Salah seorang pramugari yang sedang membagikan makanan, langsung duduk di sebelahku. Tatapannya penuh ketakutan, dipakainya safety belt dengan cepat. Tidak ada suara di dalam kabin, hanya guncangan hebat yang terasa. Beberapa barang di kabin terhambur.
Tiba-tiba sedotan udara kembali menurunkan ketinggian pesawat, jantung seperti terlonjak keluar, aku berdoa dalam hati, bila aku memang harus mati di sini. Pramugari yang duduk di sampingku melafadzkan “astaghfirullah”, berkali-kali, semakin berguncang suaranya semakin keras.

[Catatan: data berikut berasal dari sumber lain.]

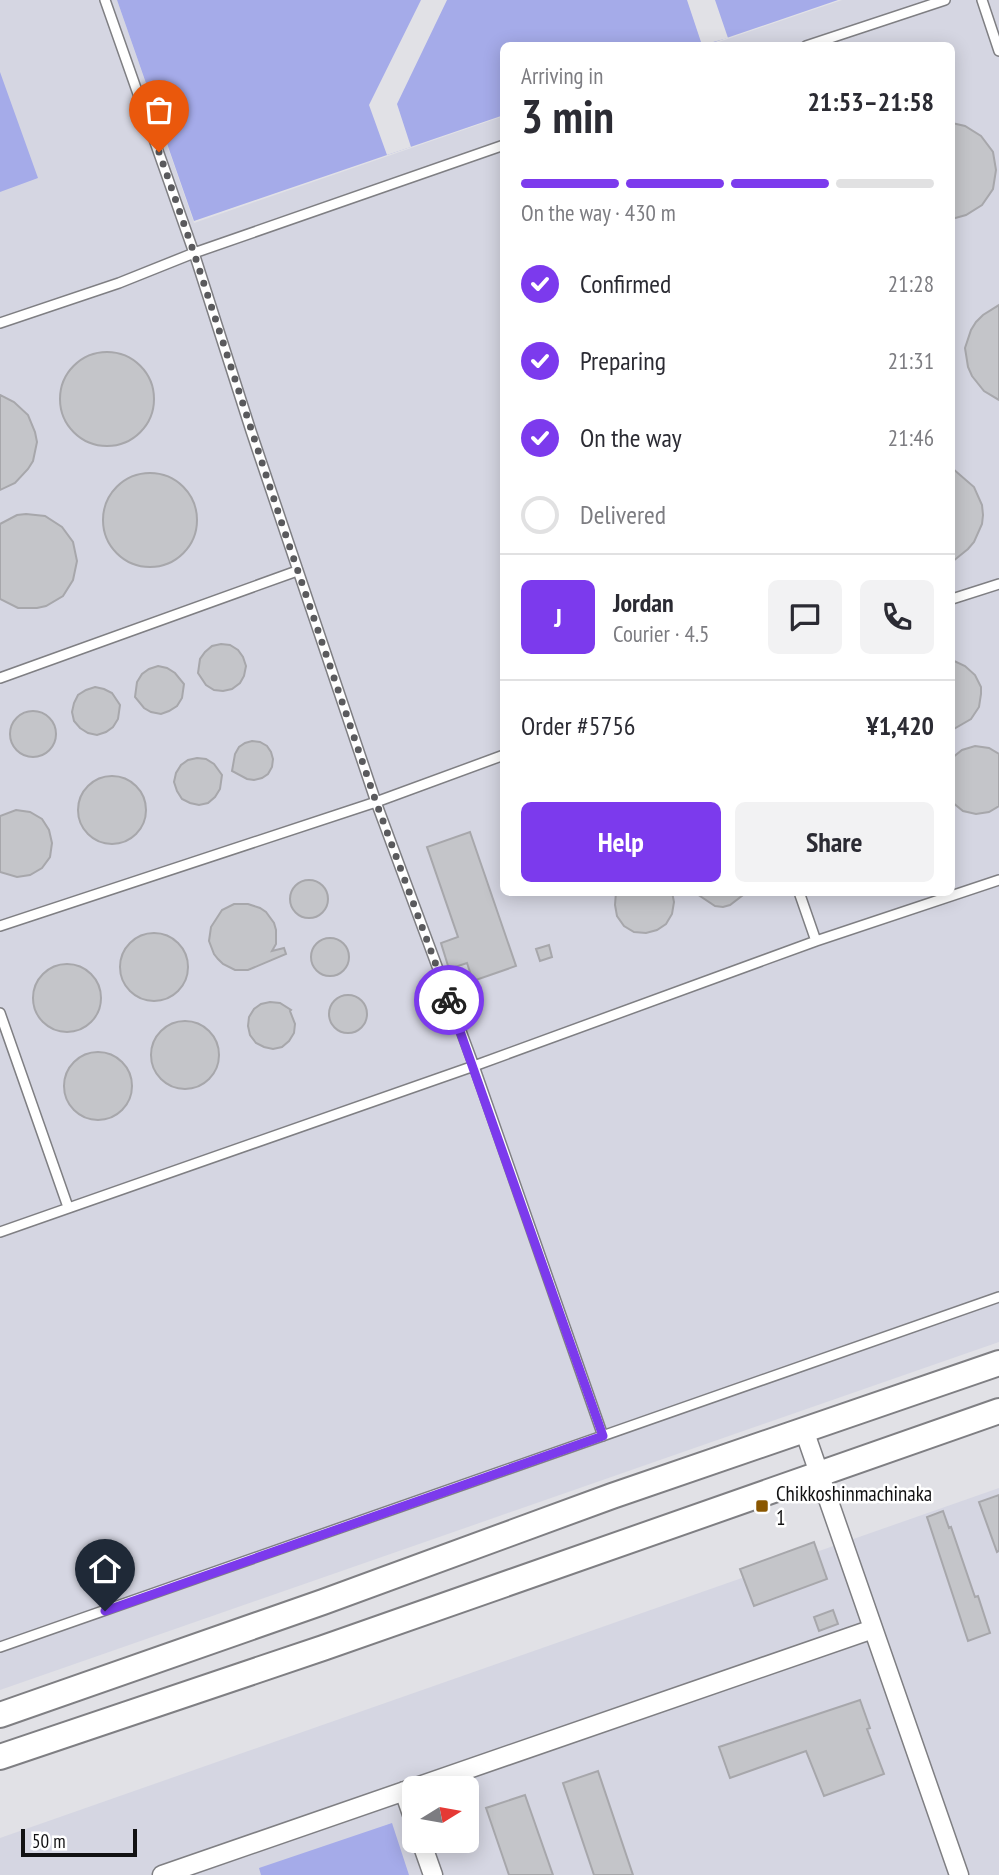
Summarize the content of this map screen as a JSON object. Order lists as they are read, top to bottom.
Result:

Jantungku seperti berhenti memompa darah. Cuaca jelek belum terlampaui, tapi aku beranikan bertanya ke pramugari, apakah kejadian seperti ini pernah dialami sebelumnya. Dia menjawab dengan terengah bahwa pengalaman udara buruk seperti ini baru kali ini dialaminya. Aku jadi takut mendengarnya. Pramugari yang setiap hari terbang pun ketakutan.

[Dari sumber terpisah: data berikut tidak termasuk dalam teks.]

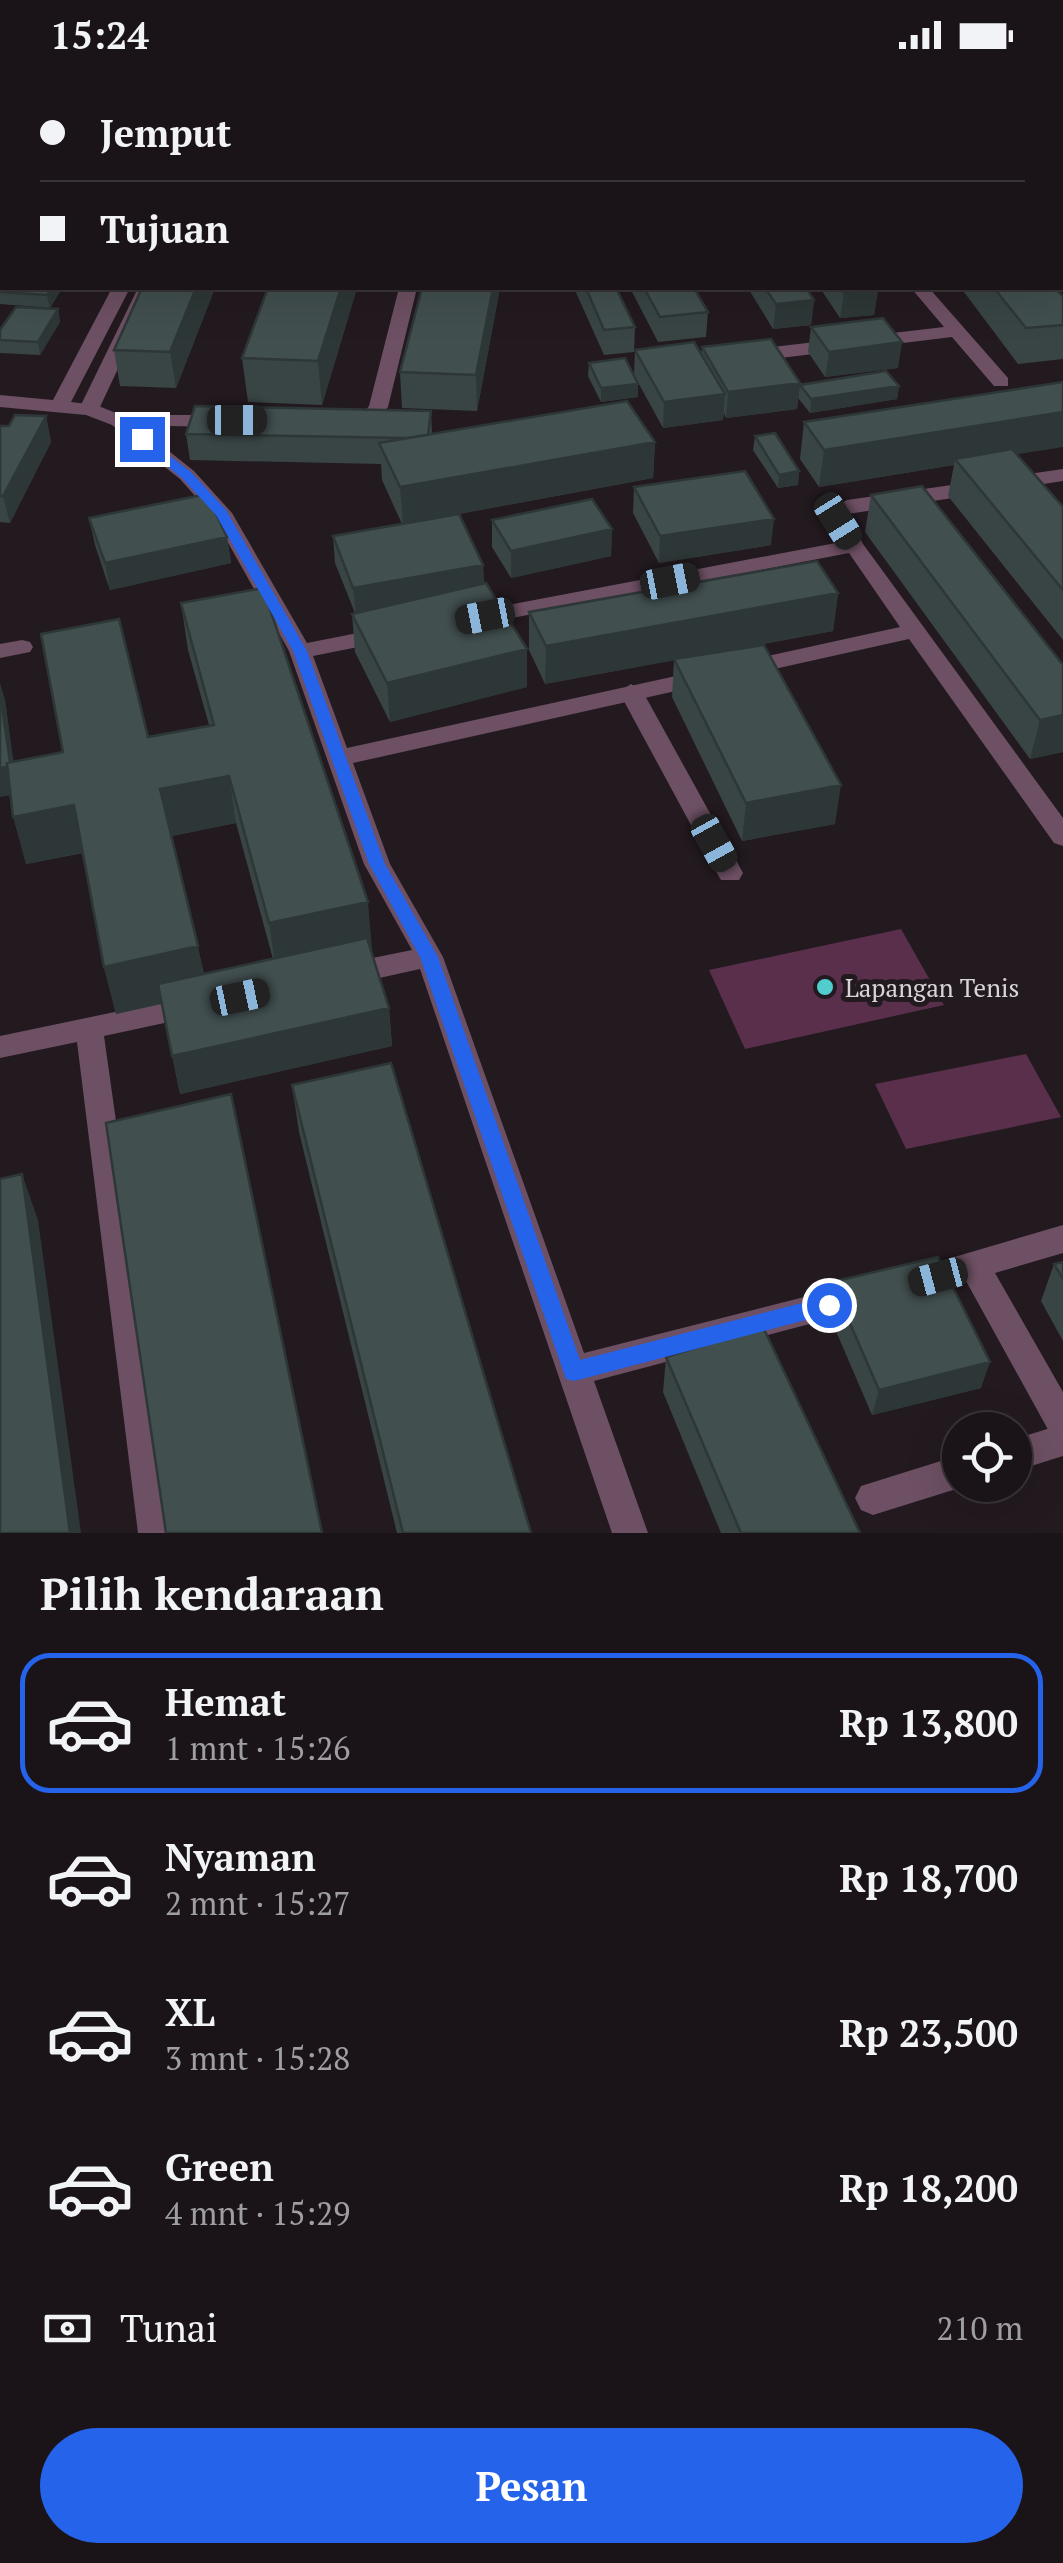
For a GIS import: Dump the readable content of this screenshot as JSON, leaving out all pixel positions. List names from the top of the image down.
{
  "places": ["Lapangan Tenis"],
  "page": {
    "status": "15:24",
    "banner": ["Jemput", "Tujuan"],
    "heading": "Pilih kendaraan",
    "list": [
      {
        "name": "Hemat",
        "note": "1 mnt · 15:26",
        "value": "Rp 13,800"
      },
      {
        "name": "Nyaman",
        "note": "2 mnt · 15:27",
        "value": "Rp 18,700"
      },
      {
        "name": "XL",
        "note": "3 mnt · 15:28",
        "value": "Rp 23,500"
      },
      {
        "name": "Green",
        "note": "4 mnt · 15:29",
        "value": "Rp 18,200"
      }
    ],
    "pay": ["Tunai", "210 m"],
    "buttons": "Pesan"
  }
}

Pesawat masih juga berguncang keras, tarikan pesawat ke bawah berkali-kali menghentikan denyut jantung, keringat dingin mengalir. Rasa takut mencekam. Tidak ada yang bisa dilakukan, selain pasrah. Terbayang di depanku bahwa aku akan menjadi bagian dari berita besar jatuhnya pesawat yang membawa petinggi parti Golkar. Turbulensi udara masih kuat.
Sekitar 5 menit, terdengar suara mesin mengeras.Semakin lama semakin keras dan akhirnya terdengar suara seperti hentakan, tiba-tiba guncangan berhenti, ada sinar dari balik jendela. Ternyata pesawat berhasil melampaui cuaca buruk. Pramugari di sampingku masih tertunduk.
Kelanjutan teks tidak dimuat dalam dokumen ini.